In our project, root modules are divided by component, and each root module has dependencies on each other.
The order of the pipeline when executing terraform apply in CI also corresponds to this.
For example, if root module A depends on root module B using terraform_remote_state, then a terraform apply is performed on root module B and then on root module A.
It is worth noting that if the outputs in root module B have been modified, it is possible that the root module A, which references those outputs, will also be modified.
However, when CI executes the terraform plan, the root modules are executed independently of each other, so root module A is considered unchanged.
We want to check all possible changes when we run the terraform plan.
I think what you are asking for here is essentially a way to ask Terraform to plan one configuration against a not-yet-applied plan for another configuration, to understand how the changes to one will affect the other.
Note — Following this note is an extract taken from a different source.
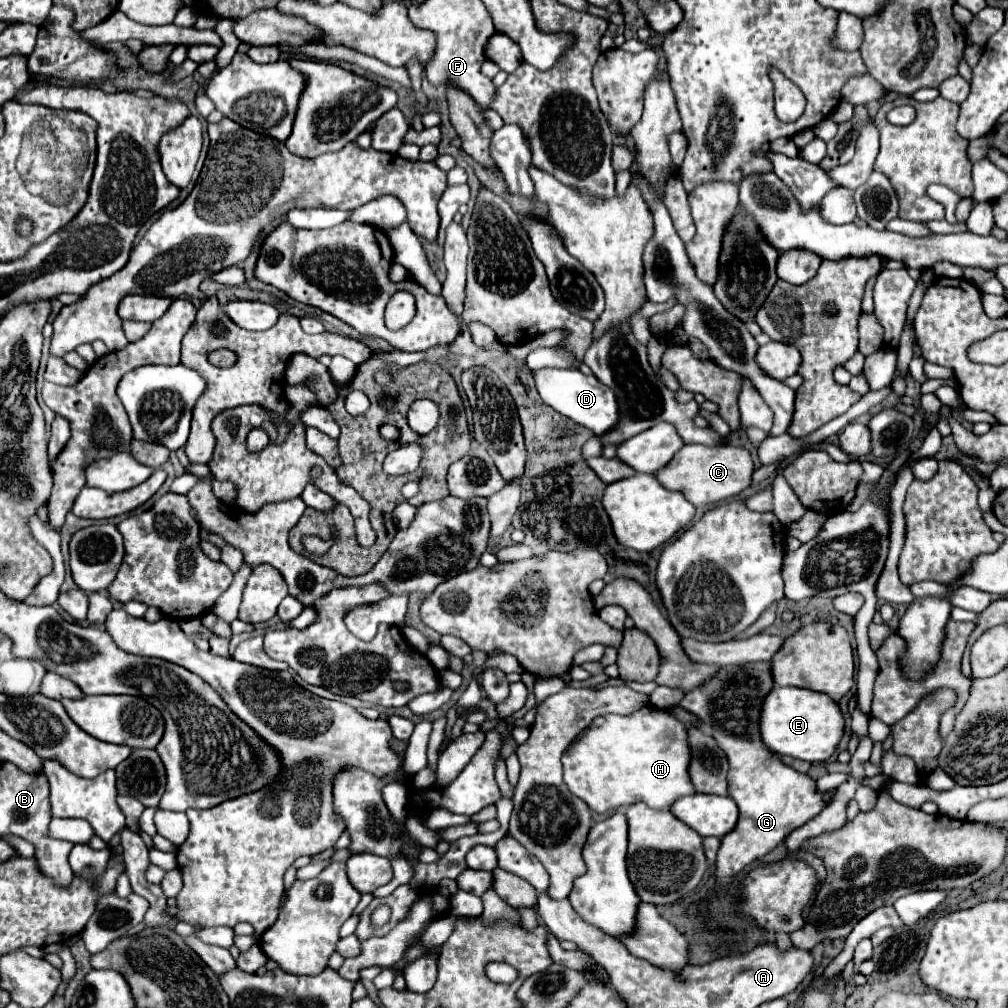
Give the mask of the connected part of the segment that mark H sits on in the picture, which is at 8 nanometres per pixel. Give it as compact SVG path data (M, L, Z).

That isn’t something Terraform can support today because a data block declares a direct dependency on an external object and Terraform itself (as opposed to the providers fetching the data) doesn’t understand anything about what causes that data to be there and so can’t know it would need to look in a different place in this one situation.
One alternative strategy you could consider is to connect your configurations together using input variables instead of remote state, although this will require some more complex glue code around Terraform to make it work because Terraform itself is only aware of one configuration at a time.
The general idea here would be to write a custom automation wrapper that knows how to ask one configuration for its output values (e.g. using terraform output -json) and then derive from that another configuration’s input variables. This moves the “wiring together” out into your automation instead of within Terraform, but in return for that complexity you can directly control that data flow.
When you want to create this sort of “meta plan” across multiple configurations then you’d have the automation treat that a bit differently: instead of using the current output values directly, you’d instead run terraform plan -out=tfplan followed by terraform show -json tfplan to get a JSON representation of the whole plan. Part of that big response is the planned output values, which you can then feed into the input variables of your downstream plan.
The main catch here is that during planning some output values might have unknown values or might have known values that refer to something that hasn’t been created yet. Therefore successful downstream planning might be impossible in some cases because the upstream changes need to be applied first before there’s enough information to build the downstream plan.